Monday's action was the latest case in point where a positive bias early on proved to be a head fake that gave way to a headlong bout of selling interest that laid waste to the optimism generated by the pre-opening indication.
So, the stock market is saddled back up again, sitting high on the provision that it is due for a meaningful rebound from a short-term oversold condition, which we can hear everyone out there saying, "Yeah, yeah, yeah."
That doubt may just be the most convincing reason why the stock market has a good shot at delivering on today's pre-market bias since many participants are pre-conditioned now to expect selling into strength. If that does not happen with any real sway, there's a decent chance a rebound effort will gain some traction and that there will be skid marks on the road from short-covering activity.
All anyone can do is wait and see what the price action reveals and which sectors are part of the pricing action that swings trading sentiment. The focal points will be the usual suspects: the information technology, communication services, financial, consumer discretionary, and industrials sectors.
Their performance holds the key to whether today's activity ends with plus signs or minus signs.
Plus signs will be on the board with the opening tick. The S&P futures are up three points and are trading 0.2% above fair value. The Nasdaq 100 futures are down seven points and are trading 0.1% above fair value. The Dow Jones Industrial Average futures are up eight points and are trading 0.1% above fair value.
Given the scope of losses this month, those indications won't be described as being resolutely bullish. They are tentative at the core, because it hasn't paid in most instances this month to buy the dip.
The Dow Jones Industrial Average is down 8.6% in October; the S&P 500 is down 9.4%; the S&P Midcap 400 is down 11.4%; Nasdaq Composite is down 12.4%; and the Russell 2000 is down 12.9%.

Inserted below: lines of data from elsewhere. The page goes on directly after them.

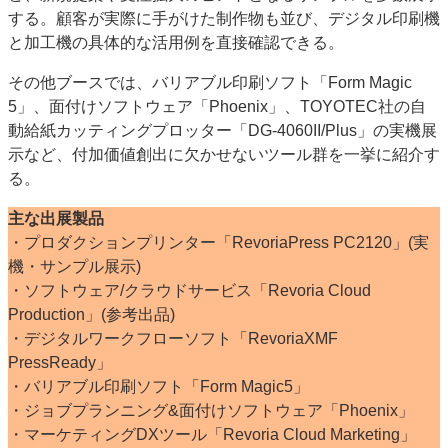
する。顧客が実際に手がけた制作物も並び、デジタル印刷機
と加工機の具体的な活用例を直接確認できる。
その他ブースでは、バリアブル印刷ソフト「Form Magic
5」、面付けソフトウェア「Phoenix」、TOYOTEC社の自
動給紙カッティングプロッター「DG-4060II/Plus」の実機展
示など、付加価値創出に欠かせないツール群を一挙に紹介す
る。
主な出展製品
・プロダクションプリンター「RevoriaPress PC2120」(実
機・サンプル展示)
・ソフトウェア/クラウドサービス「Revoria Cloud
Production」(参考出品)
・デジタルワークフローソフト「RevoriaXMF
PressReady」
・バリアブル印刷ソフト「Form Magic5」
・ジョブプランニング&面付けソフトウェア「Phoenix」
・マーケティングDXツール「Revoria Cloud Marketing」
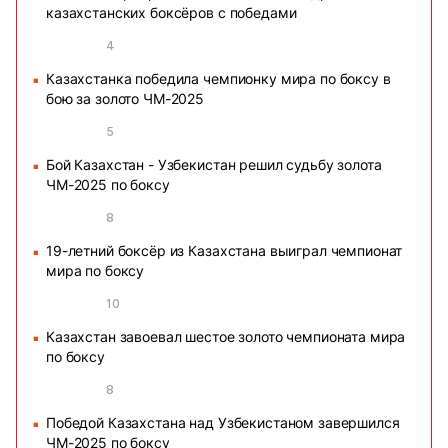
казахстанских боксёров с победами
4
Казахстанка победила чемпионку мира по боксу в
■
бою за золото ЧМ-2025
5
Бой Казахстан - Узбекистан решил судьбу золота
■
ЧМ-2025 по боксу
8
19-летний боксёр из Казахстана выиграл чемпионат
■
мира по боксу
10
Казахстан завоевал шестое золото чемпионата мира
■
по боксу
8
Победой Казахстана над Узбекистаном завершился
■
ЧМ-2025 по боксу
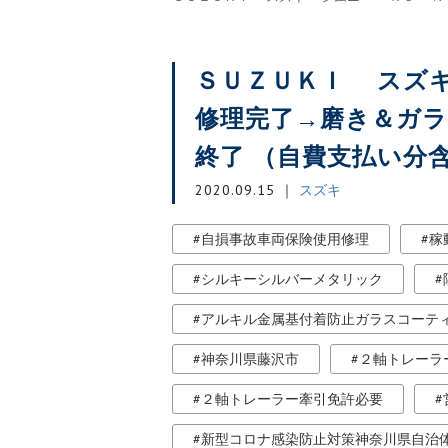
ＳＵＺＵＫＩ スズ
修理完了→磨き＆ガ
終了 （自費支払い分
2020.09.15
スズキ
自損事故車両保険使用修理
稼
シルキーシルバーメタリック
アルキル金属基付着防止ガラスコーテ
神奈川県藤沢市
２軸トレーラ
２軸トレーラー牽引免許必要
新型コロナ感染防止対策神奈川県自治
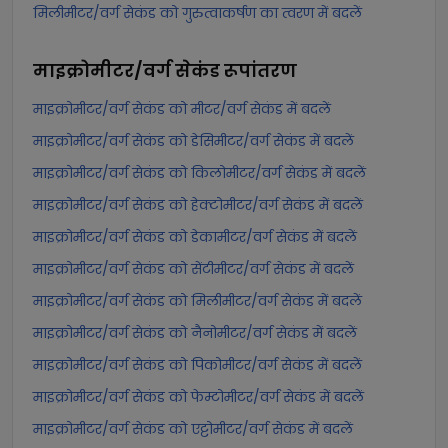
मिलीमीटर/वर्ग सेकंड को गुरुत्वाकर्षण का त्वरण में बदलें
माइक्रोमीटर/वर्ग सेकंड
रूपांतरण
माइक्रोमीटर/वर्ग सेकंड को मीटर/वर्ग सेकंड में बदलें
माइक्रोमीटर/वर्ग सेकंड को डेसिमीटर/वर्ग सेकंड में बदलें
माइक्रोमीटर/वर्ग सेकंड को किलोमीटर/वर्ग सेकंड में बदलें
माइक्रोमीटर/वर्ग सेकंड को हेक्टोमीटर/वर्ग सेकंड में बदलें
माइक्रोमीटर/वर्ग सेकंड को डेकामीटर/वर्ग सेकंड में बदलें
माइक्रोमीटर/वर्ग सेकंड को सेंटीमीटर/वर्ग सेकंड में बदलें
माइक्रोमीटर/वर्ग सेकंड को मिलीमीटर/वर्ग सेकंड में बदलें
माइक्रोमीटर/वर्ग सेकंड को नैनोमीटर/वर्ग सेकंड में बदलें
माइक्रोमीटर/वर्ग सेकंड को पिकोमीटर/वर्ग सेकंड में बदलें
माइक्रोमीटर/वर्ग सेकंड को फेम्टोमीटर/वर्ग सेकंड में बदलें
माइक्रोमीटर/वर्ग सेकंड को एट्टोमीटर/वर्ग सेकंड में बदलें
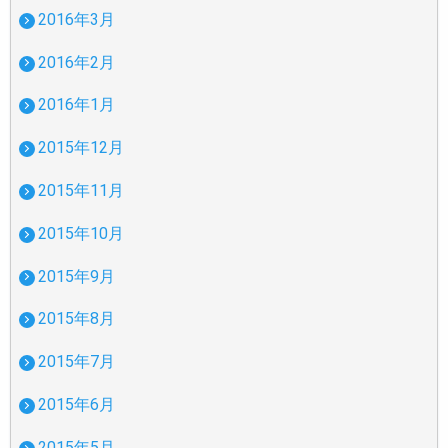
2016年3月
2016年2月
2016年1月
2015年12月
2015年11月
2015年10月
2015年9月
2015年8月
2015年7月
2015年6月
2015年5月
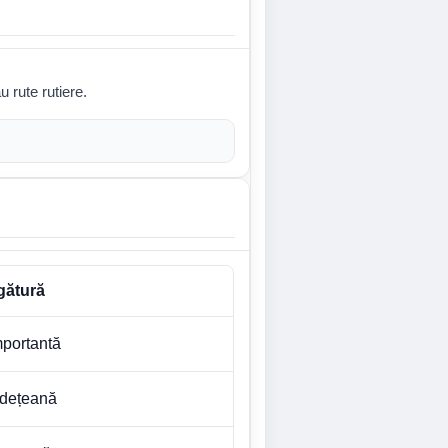
u rute rutiere.
gătură
mportantă
udețeană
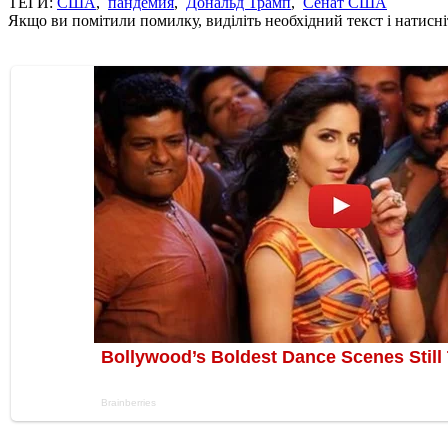
ТЕГИ:
США
,
пандемия
,
Дональд Трамп
,
Сенат США
Якщо ви помітили помилку, виділіть необхідний текст і натисніт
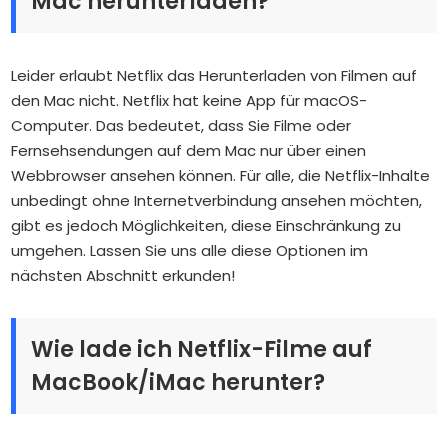
Mac herunterladen?
Leider erlaubt Netflix das Herunterladen von Filmen auf
den Mac nicht. Netflix hat keine App für macOS-
Computer. Das bedeutet, dass Sie Filme oder
Fernsehsendungen auf dem Mac nur über einen
Webbrowser ansehen können. Für alle, die Netflix-Inhalte
unbedingt ohne Internetverbindung ansehen möchten,
gibt es jedoch Möglichkeiten, diese Einschränkung zu
umgehen. Lassen Sie uns alle diese Optionen im
nächsten Abschnitt erkunden!
Wie lade ich Netflix-Filme auf
MacBook/iMac herunter?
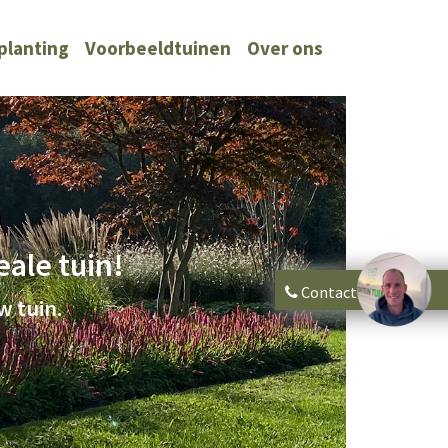
planting
Voorbeeldtuinen
Over ons
ale tuin!
Contact
w tuin.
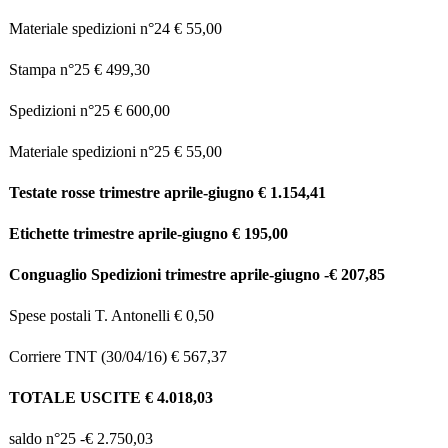
Materiale spedizioni n°24 € 55,00
Stampa n°25 € 499,30
Spedizioni n°25 € 600,00
Materiale spedizioni n°25 € 55,00
Testate rosse trimestre aprile-giugno € 1.154,41
Etichette trimestre aprile-giugno € 195,00
Conguaglio Spedizioni trimestre aprile-giugno -€ 207,85
Spese postali T. Antonelli € 0,50
Corriere TNT (30/04/16) € 567,37
TOTALE USCITE € 4.018,03
saldo n°25 -€ 2.750,03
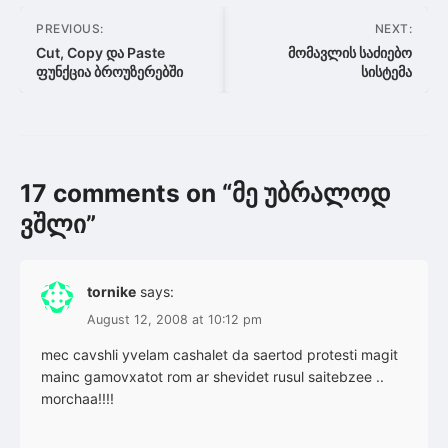
Post
PREVIOUS:
NEXT:
navigation
Cut, Copy და Paste
მომავლის საძიებო
ფუნქცია ბროუზერებში
სისტემა
17 comments on “
მე უბრალოდ
ვშლი
”
tornike
says:
August 12, 2008 at 10:12 pm
mec cavshli yvelam cashalet da saertod protesti magit
mainc gamovxatot rom ar shevidet rusul saitebzee ..
morchaa!!!!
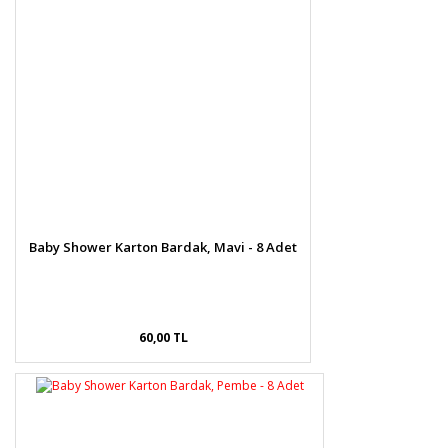
Baby Shower Karton Bardak, Mavi - 8 Adet
60,00 TL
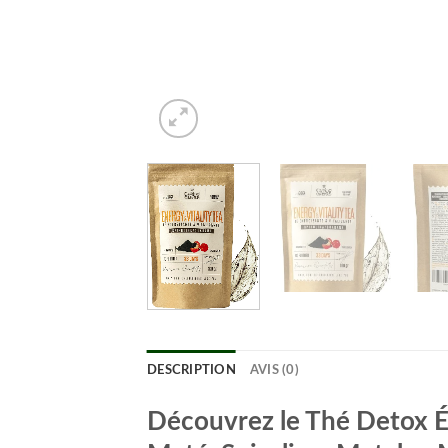
DESCRIPTION
AVIS (0)
Découvrez le Thé Detox Én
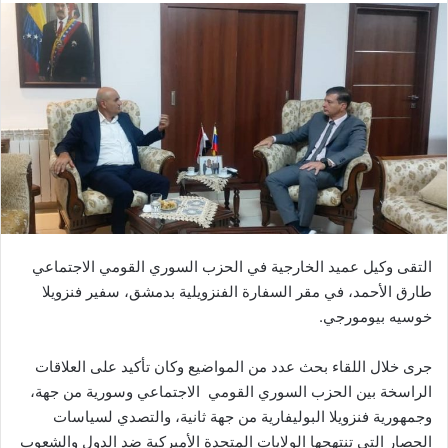
التقى وكيل عميد الخارجية في الحزب السوري القومي الاجتماعي
طارق الأحمد، في مقر السفارة الفنزويلية بدمشق، سفير فنزويلا
خوسيه بيومورجي.
جرى خلال اللقاء بحث عدد من المواضيع وكان تأكيد على العلاقات
الراسخة بين الحزب السوري القومي الاجتماعي وسورية من جهة،
وجمهورية فنزويلا البوليفارية من جهة ثانية، والتصدي لسياسات
الحصار التي تنتهجها الولايات المتحدة الأميركية ضد الدول والشعوب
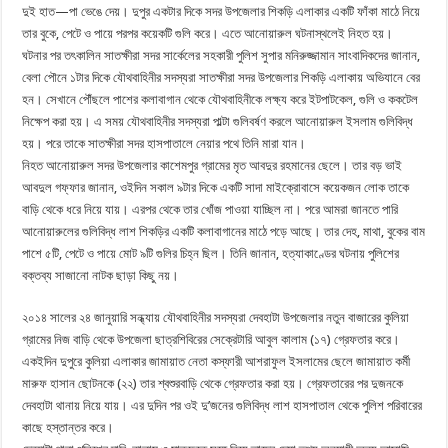
দুই হাত—পা ভেঙে দেয়। দুপুর একটার দিকে সদর উপজেলার শিকড়ি এলাকার একটি ফাঁকা মাঠে নিয়ে
তার বুকে, পেটে ও পায়ে পরপর কয়েকটি গুলি করে। এতে আনোয়ারুল ঘটনাস্থলেই নিহত হয়।
ঘটনার পর তৎকালিন সাতক্ষীরা সদর সার্কেলের সহকারী পুলিশ সুপার মনিরুজ্জামান সাংবাদিকদের জানান,
বেলা পৌনে ১টার দিকে যৌথবাহিনীর সদস্যরা সাতক্ষীরা সদর উপজেলার শিকড়ি এলাকায় অভিযানে বের
হন। সেখানে পৌঁছলে পাশের কলাবাগান থেকে যৌথবাহিনীকে লক্ষ্য করে ইটপাটকেল, গুলি ও ককটেল
নিক্ষেপ করা হয়। এ সময় যৌথবাহিনীর সদস্যরা পাল্টা গুলিবর্ষণ করলে আনোয়ারুল ইসলাম গুলিবিদ্ধ
হয়। পরে তাকে সাতক্ষীরা সদর হাসপাতালে নেয়ার পথে তিনি মারা যান।
নিহত আনোয়ারুল সদর উপজেলার কাশেমপুর গ্রামের মৃত আবদুর রহমানের ছেলে। তার বড় ভাই
আবদুল গফ্ফার জানান, ওইদিন সকাল ৯টার দিকে একটি সাদা মাইক্রোবাসে কয়েকজন লোক তাকে
বাড়ি থেকে ধরে নিয়ে যায়। এরপর থেকে তার খোঁজ পাওয়া যাচ্ছিল না। পরে আমরা জানতে পারি
আনোয়ারুলের গুলিবিদ্ধ লাশ শিকড়ির একটি কলাবাগানের মাঠে পড়ে আছে। তার দেহ, মাথা, বুকের বাম
পাশে ৫টি, পেটে ও পায়ে মোট ৯টি গুলির চিহ্ন ছিল। তিনি জানান, হত্যাকাণ্ডের ঘটনায় পুলিশের
বক্তব্য সাজানো নাটক ছাড়া কিছু নয়।
২০১৪ সালের ২৪ জানুয়ারি সন্ধ্যায় যৌথবাহিনীর সদস্যরা দেবহাটা উপজেলার নতুন বাজারের কুলিয়া
গ্রামের নিজ বাড়ি থেকে উপজেলা ছাত্রশিবিরের সেক্রেটারি আবুল কালাম (১৭) গ্রেফতার করে।
একইদিন দুপুরে কুলিয়া এলাকার জামায়াত নেতা কস্ফারী আশরাফুল ইসলামের ছেলে জামায়াত কর্মী
মারুফ হাসান ছোটনকে (২২) তার শ্বশুরবাড়ি থেকে গ্রেফতার করা হয়। গ্রেফতারের পর দুজনকে
দেবহাটা থানায় নিয়ে যায়। এর দুদিন পর ওই দু’জনের গুলিবিদ্ধ লাশ হাসপাতাল থেকে পুলিশ পরিবারের
কাছে হস্তান্তর করে।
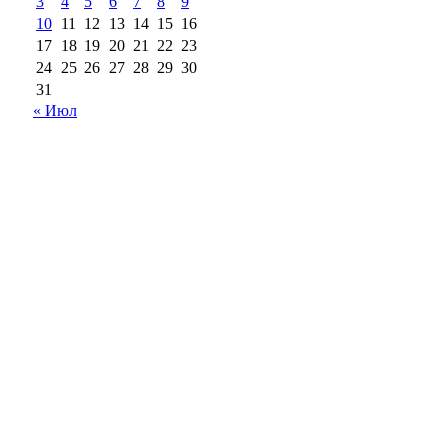
3
4
5
6
7
8
9
10
11
12
13
14
15
16
17
18
19
20
21
22
23
24
25
26
27
28
29
30
31
« Июл
18+
Все права на материалы, опубликованные на сайте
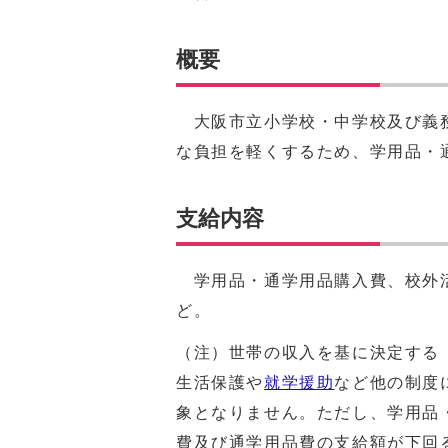
概要
大阪市立小学校・中学校及び義務
な負担を軽くするため、学用品・
支給内容
学用品・通学用品購入費、校外活
ど。
（注）世帯の収入を基に決定する
生活保護や
就学援助
など他の制度
象となりません。ただし、学用品
費及び通学用品費の支給額が下回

What has the market hopeful today will produce a different result? We've already gone over the cookie-cutter explanation of being due for a rebound, but some other elements in play include the following:
- Faith in the resumption of corporate share buybacks
- Relief that foreign markets didn't come unglued overnight.
- China's Shanghai Composite jumped 1.0%, underpinned by claims from its regulator that efforts will be made to improve liquidity, share buybacks, and M&A activity (everyone together now, "Yeah, yeah, yeah").
- Month-end rebalancing activity
There has been a swath of earnings news since yesterday's close. Most of the results have been better than expected while the guidance has been mixed enough to keep alive the peak-growth narrative that has contributed to the multiple compression and collective effort to cut equity exposure.
Coca-Cola (KO), Pfizer (PFE), Mastercard (MA), Mondelez International (MDLZ), and General Electric (GE) were among the luminaries reporting results. MA and MDLZ are trading higher in pre-market action while KO, PFE, and GE are all trading lower.
General Electric will be a story stock, primarily because it missed third quarter estimates and cut its quarterly dividend to $0.01 per share, which is a far cry from what it used to be and a crying shame for so many investors who have come to rely on GE through the years to provide a safe and handsome dividend.
GE's news won't move the market because it has some well-known company-specific issues. Facebook (FB) does, too, and it reports after today's close. That report, though, can be market moving.
It's another wait-and-see item for a market that is looking for a new direction.